• **Estratto del documento**
※ ※ ※
1) Fare musica è diverso da ieri. E' difficile affrontare il discorso in chiave internazionale, anche se è utile mantenere uno sguardo oltre i nostri confini per capire i limiti delle nostre normali lamentele... Fare musica è, oggi più che mai, un lavoro. Serve per campare. E lo dico con tristezza, perché significa che stanno scomparendo sempre di più i dilettanti veri, quelli che una volta suonavano per divertimento, per accrescimento personale, perché consideravano saper suonare parte della loro formazione umanistica indispensabile. Nella brutta e a volte lamentosa battaglia dei musicisti di professione, si sono persi molti spazi della musica non professionale. I circoli della lirica, le bande musicali, i cori amatoriali (parrocchiali, militari, operistici etc...), i salotti "bene". Oggi fare musica, che sia comporre o suonare o cantare, serve a fare soldi, ma il limite di questa situazione è che il progetto commerciale di chi fa musica di professione non sempre è un progetto di qualità. Io lo noto nella lirica, che è il mio campo: certe abilità tecniche apprezzate dal mercato (tipi una voce fintamente matura e un'estensione completa) sono ricercate e sviluppate subito nel percorso didattico; tutto il resto (musicalità, stile, interpretazione e una certa sicurezza tecnica "sana") è il grande assente sui palcoscenici di oggi. Colpa, come al solito, del legame tra didattica e mercato: conservatori che non formano musicisti in grado di lavorare come musicisti e teatri che non mettono becco nella didattica, se non all'interno anche qui di un mercato distorto (sono nate decine di scuole dell'opera, che sono masterclass superpagate dove i tabù si aggiungono ai tabù, ovvero si dice all'allievo solo quello che vuole sentirsi dire). Rimane un po' più "puro" il mondo del pop, dove però l'assenza di un cultura musicale diffusa porta più o meno agli stessi problemi di cui sopra (voci tutte uguali, personaggi tutti uguali, una scena che non riserva più sorprese vere da qualche anno). Fare musica NON serve più a ribellarsi, nel pop-rock, e di certo non serve più a fare "arte". Ma ci sono spazi inesplorati e pieni di fermento nel campo delle tecnologie.
※ ※ ※
Voci tratte da un dataset:
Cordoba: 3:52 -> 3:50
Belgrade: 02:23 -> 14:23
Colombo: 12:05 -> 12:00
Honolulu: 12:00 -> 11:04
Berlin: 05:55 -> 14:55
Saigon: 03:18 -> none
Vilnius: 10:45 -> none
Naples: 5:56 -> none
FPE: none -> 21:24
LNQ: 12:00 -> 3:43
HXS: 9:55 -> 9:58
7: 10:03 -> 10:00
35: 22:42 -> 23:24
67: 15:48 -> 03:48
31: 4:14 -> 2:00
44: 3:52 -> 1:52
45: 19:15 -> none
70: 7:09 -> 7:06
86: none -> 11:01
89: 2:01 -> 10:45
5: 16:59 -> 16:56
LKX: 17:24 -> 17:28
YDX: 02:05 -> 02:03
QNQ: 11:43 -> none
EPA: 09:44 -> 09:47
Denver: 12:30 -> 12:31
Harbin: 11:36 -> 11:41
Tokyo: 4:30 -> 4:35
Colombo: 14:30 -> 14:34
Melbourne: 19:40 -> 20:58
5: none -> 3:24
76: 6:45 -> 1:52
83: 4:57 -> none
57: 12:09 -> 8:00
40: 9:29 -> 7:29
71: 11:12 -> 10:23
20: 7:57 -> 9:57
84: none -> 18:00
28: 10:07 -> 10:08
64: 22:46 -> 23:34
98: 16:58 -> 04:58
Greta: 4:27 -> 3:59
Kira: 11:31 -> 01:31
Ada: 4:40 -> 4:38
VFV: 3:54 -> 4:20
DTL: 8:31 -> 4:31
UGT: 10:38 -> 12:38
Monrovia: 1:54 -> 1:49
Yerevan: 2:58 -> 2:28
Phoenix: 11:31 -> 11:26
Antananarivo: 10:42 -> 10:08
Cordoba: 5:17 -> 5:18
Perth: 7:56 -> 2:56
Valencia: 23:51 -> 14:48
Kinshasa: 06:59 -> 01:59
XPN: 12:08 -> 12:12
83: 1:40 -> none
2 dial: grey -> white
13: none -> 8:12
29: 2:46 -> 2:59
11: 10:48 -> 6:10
※ ※ ※
• **Attività da svolgere**
• a. Nel brano sul fare musica oggi, quali abilità tecniche apprezzate dal mercato vengono ricercate e sviluppate subito nel percorso didattico della lirica?
• b. Riscrivi come elenco puntato il paragrafo del brano sul fare musica che comincia con «Fare musica è diverso da ieri», conservandone i fatti principali.

• **Risposte qui sotto**
• a. Una voce fintamente matura e un'estensione completa.

• b.
- Fare musica oggi è diverso da ieri ed è, più che mai, un lavoro che serve per campare.
- Stanno scomparendo i veri dilettanti, che suonavano per divertimento, per crescita personale o per formazione umanistica. Si sono persi spazi come i circoli della lirica, le bande, i cori amatoriali e i salotti "bene".
- Il progetto commerciale di chi fa musica di professione non sempre è di qualità.
- Nella lirica si sviluppano subito le abilità gradite al mercato, come una voce fintamente matura e un'estensione completa. Sui palcoscenici mancano invece musicalità, stile, interpretazione e una sicurezza tecnica "sana".
- La colpa è del legame tra didattica e mercato:
  - i conservatori non formano musicisti in grado di lavorare;
  - i teatri non intervengono nella didattica;
  - le scuole dell'opera sono masterclass superpagate che dicono all'allievo solo ciò che vuole sentirsi dire.
- Il pop è un po' più "puro". Però, senza una cultura musicale diffusa, ha gli stessi problemi: voci e personaggi tutti uguali e nessuna vera sorpresa da anni.
- Nel pop-rock fare musica non serve più a ribellarsi né a fare "arte". Restano però spazi inesplorati e pieni di fermento nel campo delle tecnologie.